Page:
▼
More Singaporean Men Marrying Foreign Wives and Abandoning or Abusing Them

Posted on Apr 11 2016 - 5:59pm by Redwire Singapore

redwire-singapore-foreign-brides

From 10 calls for help in 2011, AWARE received some 50 of such distress calls last year.

That’s the extent to which foreign brides are increasingly left to fend for themselves because their Singaporean husbands are absent, or abusive.

These women find themselves stuck in a rut, especially those with children, when their spouses turn violent, abandon them, or fall ill and die.

Want more figures?

The Fei Yue Family Service Centre has seen a 20 to 30 percent increase in such calls for help compared to five years ago.

The Catholic-run Archdiocesan Commission for the Pastoral Care of Migrants and Itinerant People received 240 calls compared to 210 calls in 2011.

This increase in helplessness faced by foreign brides follows the trend of more Singaporean men marrying foreign wives.

Over the past 10 years, more than 50,000 Singaporeans married foreign women – women who aren’t PRs or citizens.

Such marriages accounted for 1 in 5 marriages in 2014, when 5126 Singaporeans said “I do” to foreign wives.

Foreign wives are more vulnerable when their husbands abandon them as they don’t have residence status in Singapore.

They also don’t have family members here to rely on.
▲
Exercise instructions: Reproduce, word for word, the passage of the article on foreign brides in Singapore that begins with the words containing "This increase in" and ends with "to rely on.".

Given material:
▼
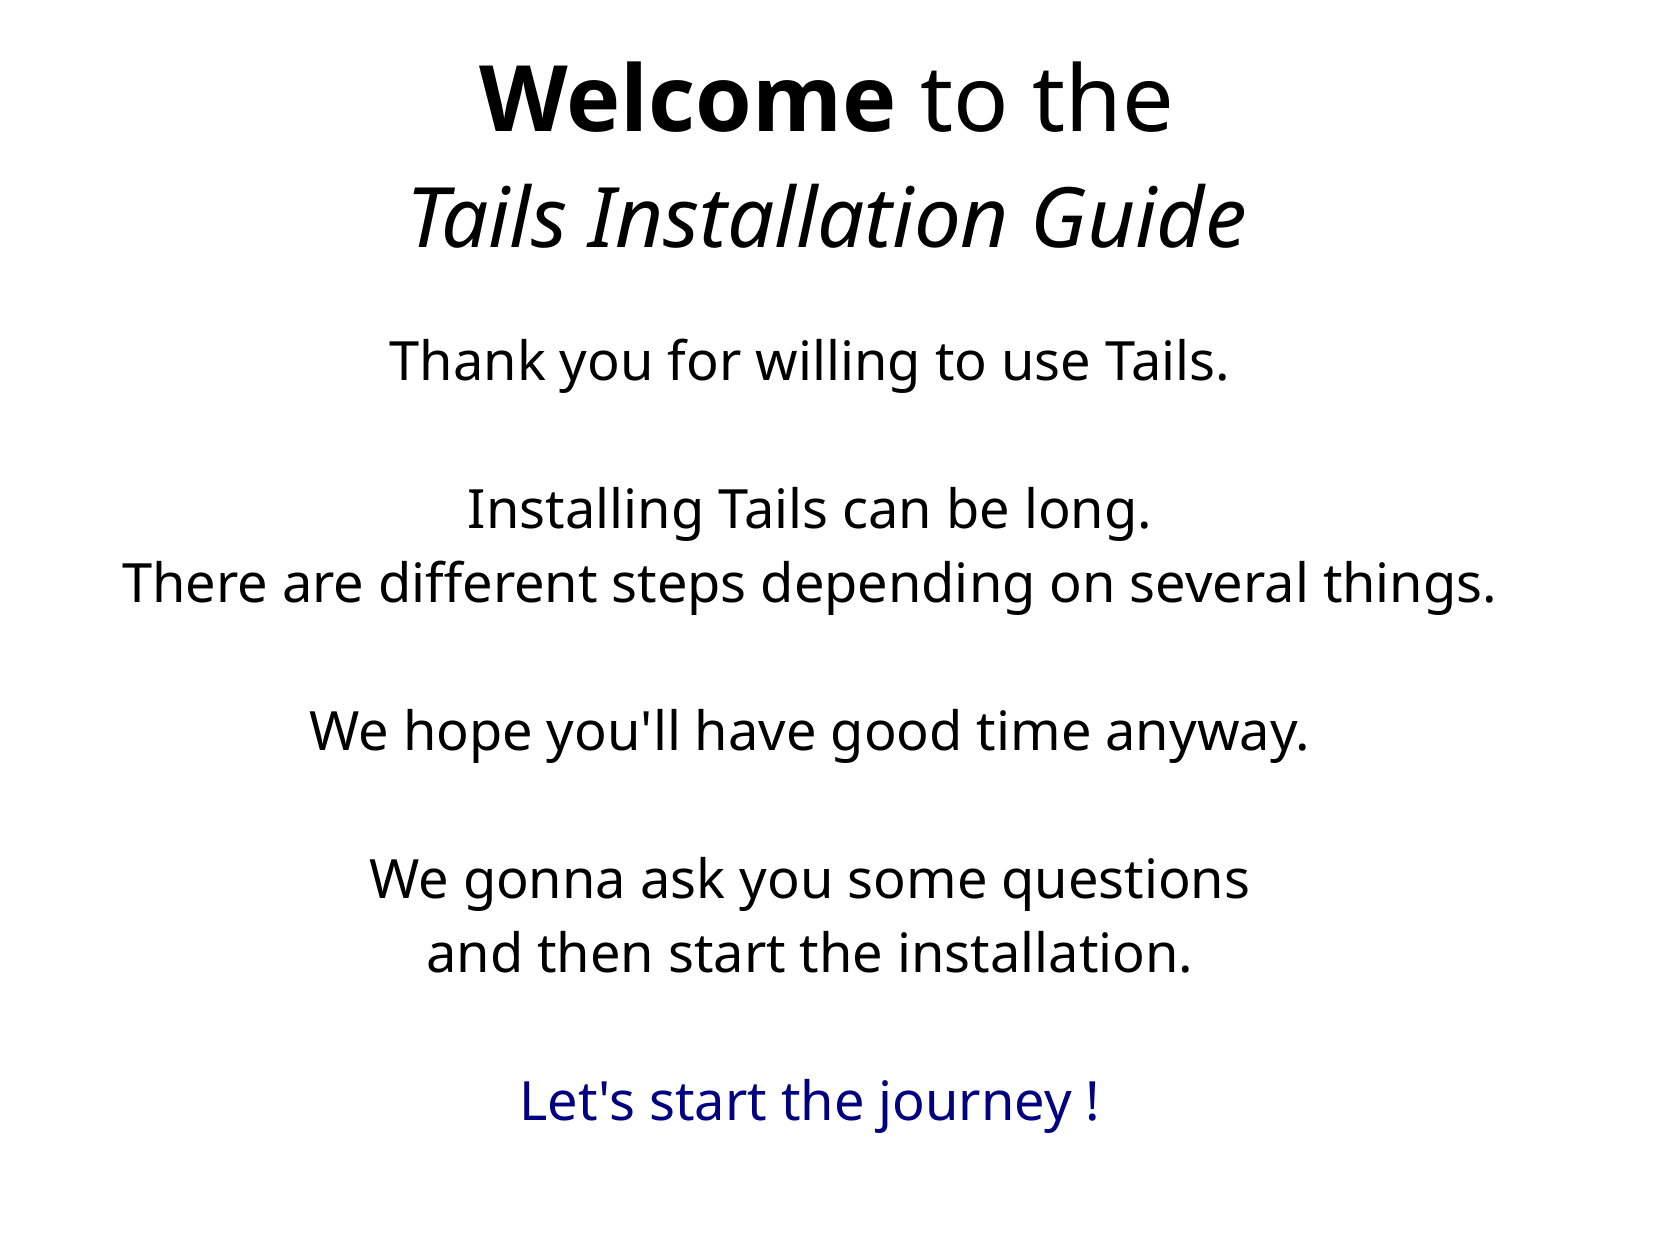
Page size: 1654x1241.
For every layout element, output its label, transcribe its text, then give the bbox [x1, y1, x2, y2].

title Welcome to the Tails Installation Guide [82, 42, 1571, 264]
subtitle Thank you for willing to use Tails. Installing Tails can be long. There are different steps depending on several things. We hope you'll have good time anyway. We gonna ask you some questions and then start the installation. Let's start the journey ! [82, 354, 1538, 1106]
▲
Solved problem:
This increase in helplessness faced by foreign brides follows the trend of more Singaporean men marrying foreign wives.

Over the past 10 years, more than 50,000 Singaporeans married foreign women – women who aren’t PRs or citizens.

Such marriages accounted for 1 in 5 marriages in 2014, when 5126 Singaporeans said “I do” to foreign wives.

Foreign wives are more vulnerable when their husbands abandon them as they don’t have residence status in Singapore.

They also don’t have family members here to rely on.